Bloomberg News also reported that during this recent dip, foreign investment firms based in Hong Kong—through the Stock Connect program—had also been buying during the recent rout. The middle of last week saw more muted losses to slight gains, so there is evidence of buying activity either by Beijing-affiliated traders or foreign opportunistic traders, although that hasn’t been able to broadly offset bearish sentiment from retail investors. 

A Mixture of Fears

There are several areas of concern with the Chinese stock market leading up to February that have caused this recent market collapse. 

Firstly, the Chinese stock market had been red-hot. The CSI 300 Index rose 27 percent during 2020, one of the best performing indexes among major markets, despite the CCP virus pandemic. By comparison, the S&P 500 Index was up 16 percent last year.

Beijing, in some ways, had encouraged a stock market correction, by having state-controlled media warn of asset bubbles and emphasize the need to control speculation in financial markets. 

There has also been speculation of tightening liquidity as China’s economy appears to be in relatively good shape on the surface. 

In early March, Beijing set 2021 official GDP growth goals to be about 6 percent, significantly below consensus estimates. The Chinese Communist Party (CCP), which has run a loose monetary policy in recent years, gave indications that the generous stimulus policies may be a thing of the past. The CCP virus pandemic had temporarily halted plans last year to rein in excess leverage, and Beijing may choose to continue that trajectory going forward.

Beijing’s relatively conservative tone seems to run counter to the rest of the world. The world’s other major economies are planning more stimulus. U.S. President Joe Biden last week signed a $1.9 trillion economic stimulus package into law.

A Fortune report on March 9 stated that Weibo—China’s version of Twitter—had appeared to censor the Chinese term for “stock market” temporarily, a sign that the recent stock market rout has been a sensitive topic for Beijing.

It’s also possible that the market decline still has some room to run.
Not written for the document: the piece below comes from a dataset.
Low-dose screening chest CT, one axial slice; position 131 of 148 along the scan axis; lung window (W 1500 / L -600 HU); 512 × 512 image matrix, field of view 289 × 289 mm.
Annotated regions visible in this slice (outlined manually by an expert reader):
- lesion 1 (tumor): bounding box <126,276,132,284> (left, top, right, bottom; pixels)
“A-share sentiment declined for a third week to 50, down by 18 percent so far post-Chinese New Year break but still far from the technical oversold threshold of 20s,” according to a March 11 Morgan Stanley note issued to clients. 

The investment bank said its “momentum indicator” factor, which tracks stocks that have experienced a great amount of gains over the last several months, “continued to trend downward.”